Neuronal Oscillations on Evolving Networks: Dynamics, Damage, Degradation, Decline, Dementia, and Death
Alain Goriely, Ellen Kuhl, Christian Bick

TL;DR
This paper models neurodegenerative disease progression as an evolving brain network influenced by toxic protein accumulation, showing that dynamic biomarkers can predict cognitive decline over a decade.
Contribution
It introduces a coupled physical process model combining reaction-diffusion transport and neuronal-mass dynamics on evolving brain networks, providing insights into disease progression.
Findings
Edge weight evolution has minor impact on disease progression
Dynamic biomarkers can predict cognitive decline over 10 years
Simulation of resting-state activity reflects disease stages
Abstract
Neurodegenerative diseases, such as Alzheimer's or Parkinson's disease, show characteristic degradation of structural brain networks. This degradation eventually leads to changes in the network dynamics and degradation of cognitive functions.
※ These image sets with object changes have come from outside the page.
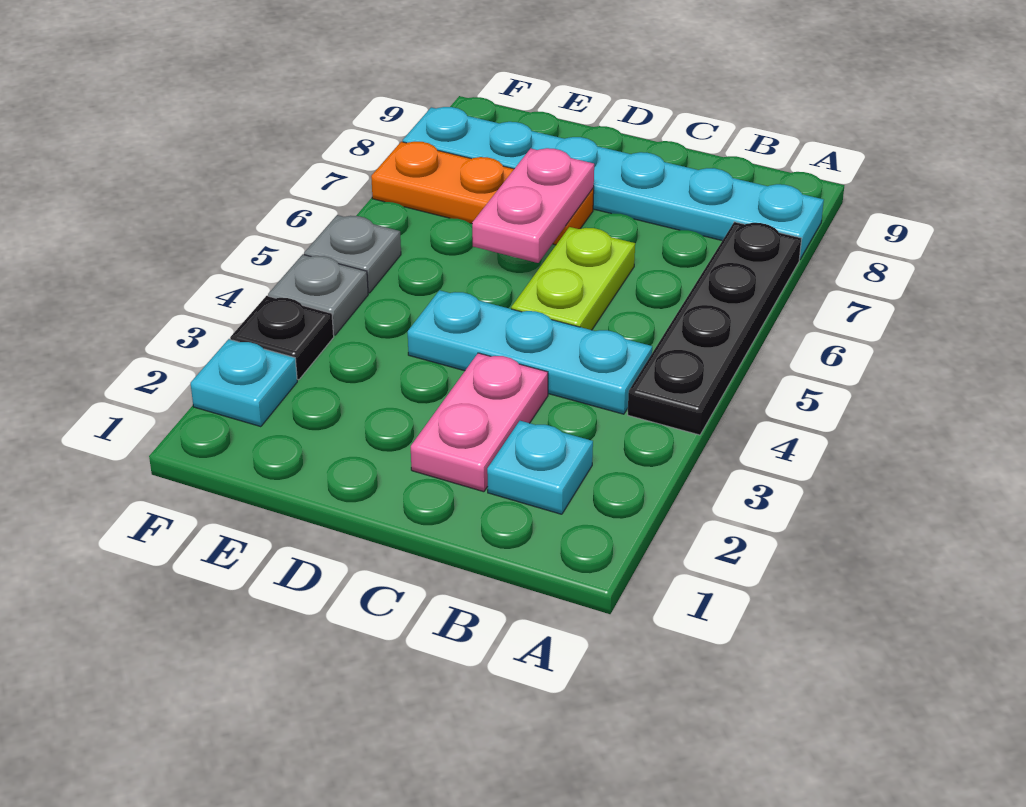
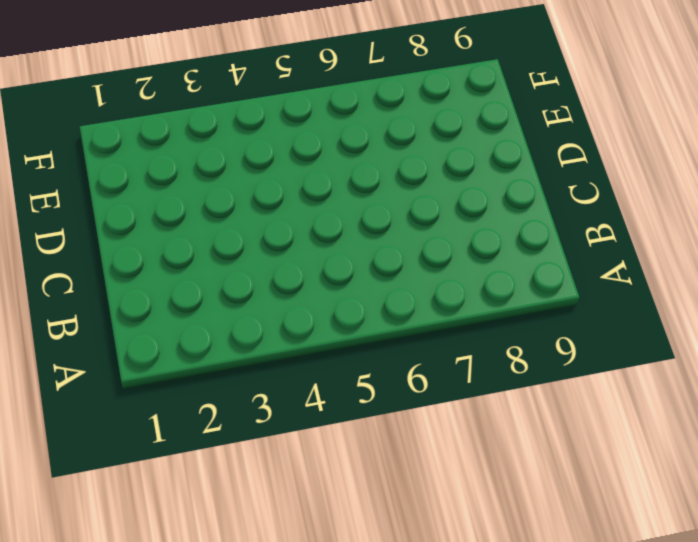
none -> black 1x4 plate [628,222,802,435]
none -> cyan 1x6 plate [403,107,824,259]
none -> cyan 1x1 plate [487,421,593,514]

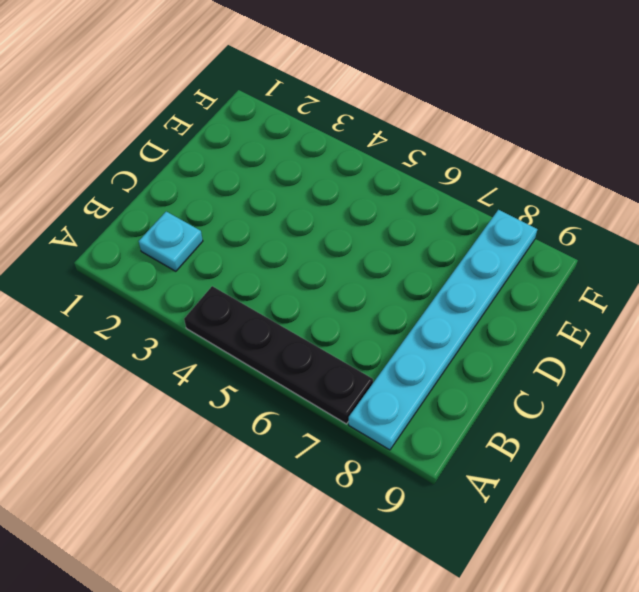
none -> cyan 1x3 plate [408,290,652,414]
none -> pink 1x2 plate [411,353,548,492]
none -> lime 1x2 plate [511,227,635,330]

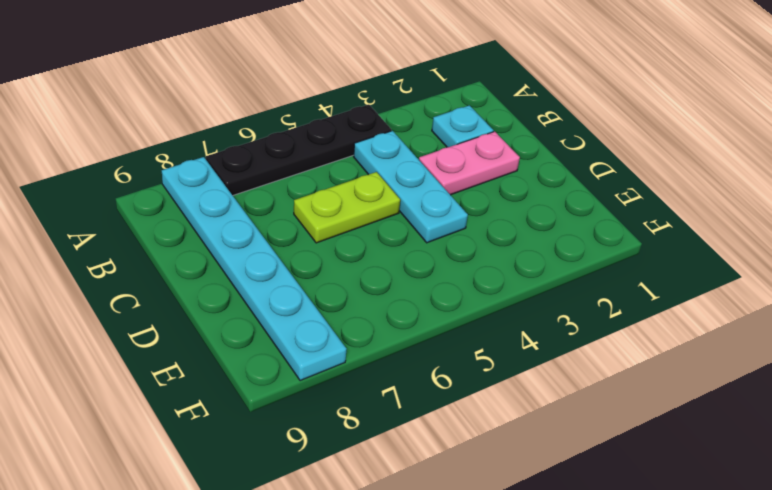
none -> orange 1x3 plate [371,142,594,245]
none -> cyan 1x1 plate [191,339,297,427]
none -> black 1x1 plate [230,296,334,380]

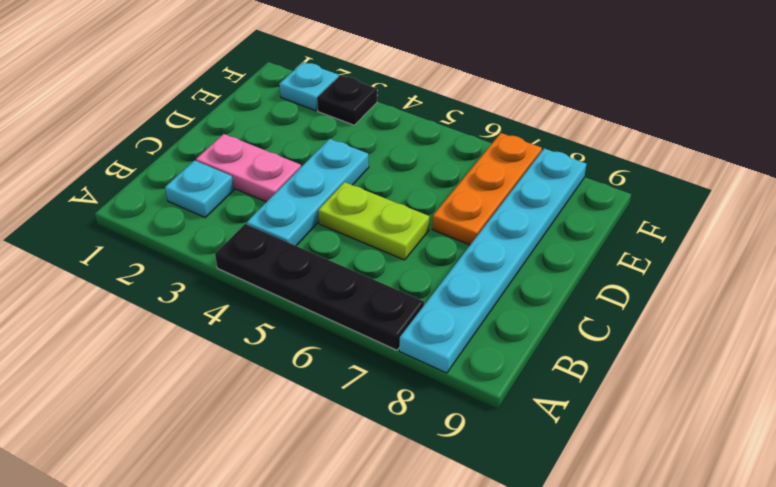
none -> grey 1x1 plate [268,255,368,335]
none -> grey 1x1 plate [304,215,401,293]
none -> pink 1x2 plate [472,148,594,263]

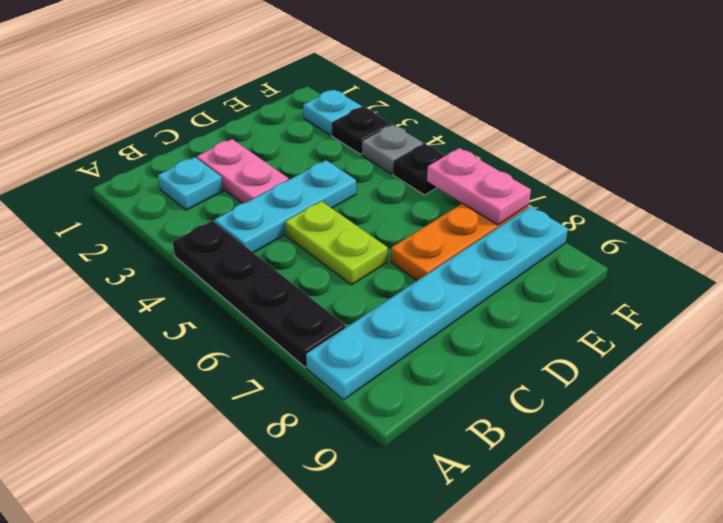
black 1x1 plate [393,144,445,195] -> grey 1x1 plate [304,215,401,293]
pink 1x2 plate [427,148,531,225] -> pink 1x2 plate moved to [472,148,594,263]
Here, we model the progression in terms of coupled physical processes: The accumulation of toxic proteins, given by a nonlinear reaction-diffusion transport process, yields an evolving brain connectome characterized by weighted edges on which a neuronal-mass model evolves. The progression of the brain functions can be tested by simulating the resting-state activity on the evolving brain network. We show that while the evolution of edge weights plays a minor role in the overall progression of the disease, dynamic biomarkers predict a transition over a period of 10 years associated with strong cognitive decline.